If Source’s Antillean vibes reaffirm the richness of that cultural wellspring, then collaborations with Bogotá percussion-and-vocal brujas La Perla, and the great young Chicago artist Akenya are evidence that Garcia’s notions of community-building extend beyond all borders. That’s especially true of the album-closing “Boundless Beings”—designed at first as an interlude, but which Akenya, whom some may recognize from her work in Resavoir (or her time in Noname’s band), helps to turn into a contemporary astral-blues classic. To Garcia, the song “became bigger than I envisioned. I explained the premise of the album, and what I’d been thinking of over the last year, and asked, ‘Would you want to sing the melody with me on it? And also would you like to write some lyrics?’ And she came back with those insanely fire lyrics that sum up the whole album.” One of the greatest things about the noir-like, lower-register melody Garcia plays on “Boundless Beings” is how cool and pretty it sounds—a breathy tone connecting a flow of unbusy, yet thoroughly identifiable lines. In an instrumentalist world filled with many notes, Garcia tends to savor hers.

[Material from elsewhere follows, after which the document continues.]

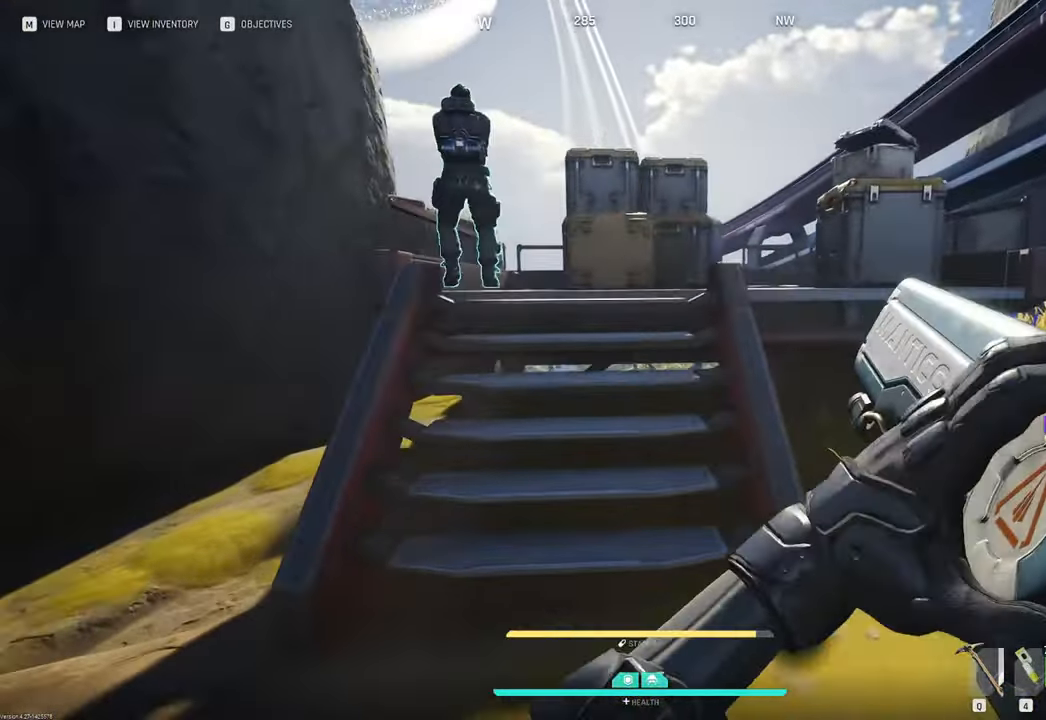
{"keys": ["w"], "mouse": [], "events": [[383, "d", "up"]]}
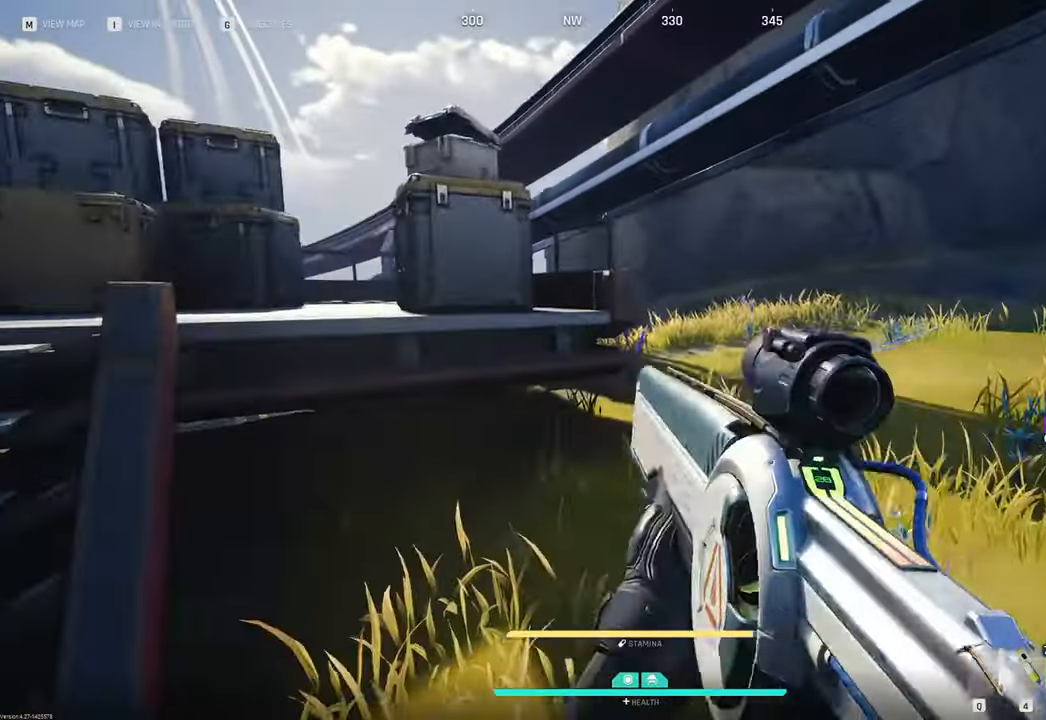
{"keys": ["d", "w"], "mouse": [], "mouse_move": "still", "events": [[200, "shift", "down"], [433, "d", "down"], [433, "shift", "up"]]}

“I think I place importance on weight and intention,” she says. “I’ve always had mentors, and teachers, that have placed an importance upon listening. If you’re present, you should be listening, and if you’re listening you can’t be talking at the same time. The same thing goes in music. I’m a listener in life, anyway, and I want to be able to hear everything, I want to be able to tap into everything that’s going on on stage, and we can have insane moments that you wouldn’t expect but, also, the antithesis to it. There’s a balance. There’s space. I think I’m just interested in space.”